As also mentioned in 2.3.1, there exists another approach to selecting the type of future you’d like to analyze, which sidesteps the issues of scenario uncertainty and selecting a time horizon. This method is to assess changes when the model global mean surface temperature (GMST) warms to a certain number of degrees above the GMST from that model’s pre-industrial control simulation. Since different models (and different future scenarios) will reach the warming threshold at different times, this method is agnostic to when the impacts occur. Its advantages are that it removes the issue of needing to weigh the likelihood of different emissions scenarios and that the impacts can be tied directly to policy goals, which are often stated in terms of global warming targets (such as \(1.5^{\circ}C\) and \(2^{\circ}C\) in the Paris Agreement). If it’s relevant, one can also report the range of years for which the different models first reach the warming threshold, to communicate when these impacts are likely to occur.

5.2.4.2 Model Selection#

Characterizing the effects of model structural uncertainty requires the use of multiple different climate models for producing your range of future climate projections. However, for most applications, it’s not practical to use every single bit of data available on the ESGF, especially since many different Source IDs are not really independent models. Section 2.3 mentioned how some models share large amounts of common code, but additionally, some model centres submit runs from slightly modified versions of the same model, either with different horizontal resolutions (i.e. BCC-CSM2-HR and BCC-CSM2-MR) or the representation of the upper atmosphere (CESM2 and CESM2-WACCM). Paring down your multi-model ensemble by choosing only one model from each modeling centre is a good first step in model selection, which should retain a substantial amount of the variations in model code. You could also choose to eliminate models which use a 360 day calendar. Finally, you could also perform some preliminary analysis on the raw model projected changes to the climate variable(s) needed to calculate your climate indicator(s), and choose the two models that fall in the lower and upper ends of the overall range to continue with for downscaling and further analysis. There is no universally agreed upon best method for selecting models to use in a climate impact study, so any of the practical methods described herein are reasonable.

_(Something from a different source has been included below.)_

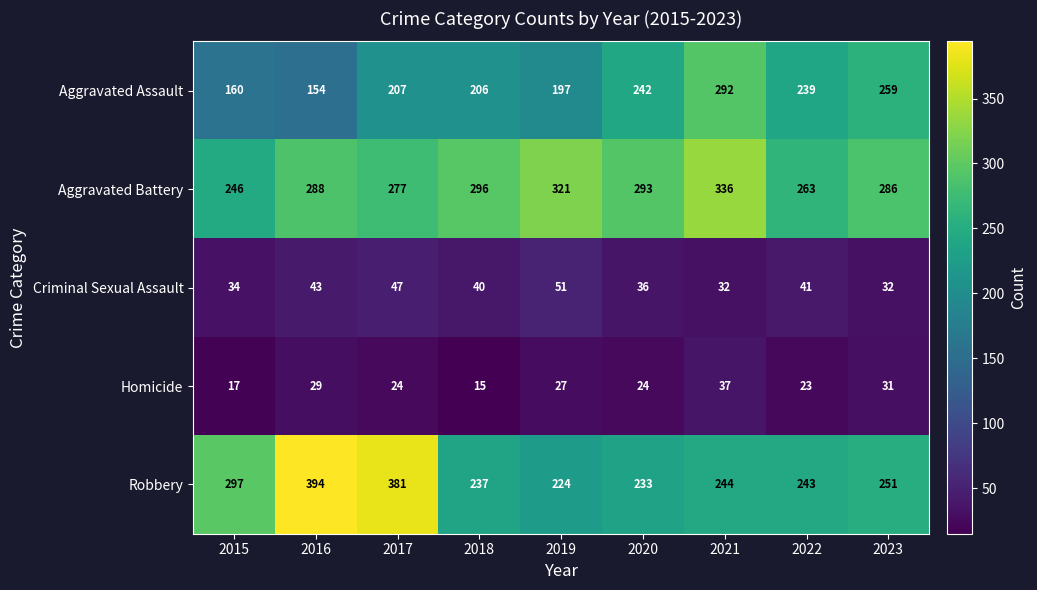

What is the spread (max minus min) of values at 2023?

255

5.2.4.3 Ensemble Member Selection#

Section 2.3.2 discussed how internal climate variability is an important source of uncertainty in climate model projections, especially when focusing on regional or local climate. While many CMIP5 and CMIP6 models publish output from multiple ensemble members on the ESGF, some only submit a single simulation per scenario. For this reason, some studies choose to select only a single ensemble member from each model, to place each on an equal footing when aggregating results across models. This approach is acceptable if fluctuations due to internal variability are not likely to contribute substantially to the overall range of projections, such as for long time horizons or variables with a strong climate change signal (like temperature). For variables subject to greater degrees of internal variability, such as wind speeds or precipitation, you may not be able to separate a forced climate change signal from internal variability without using multiple ensemble members from each model.

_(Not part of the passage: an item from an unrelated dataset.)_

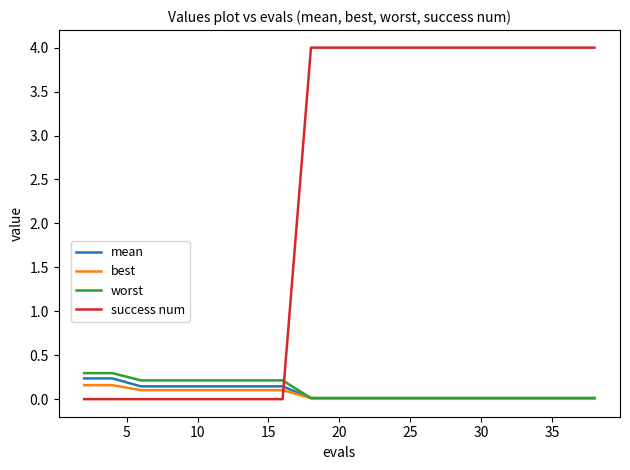

Which series has the widest spread of values?

success num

If computational resource constraints make it unfeasible for you to include multiple models and multiple ensemble members in your analysis, then you’ll need to prioritize either a multi-model ensemble or a single model, multi-member ensemble. The best option depends on whether model structural uncertainty or internal variability, dominates the spread in your variables of interest or climate indicator, across models and simulations. Determining this requires either reviewing the existing climate science literature relevant for your variables/application, or your own investigation using CMIP model data.

There are also some objective methods that can be used to reduce the size of your ensemble but maintain representation of the statistics of the overall ensemble. You can see some examples of these advanced methods here.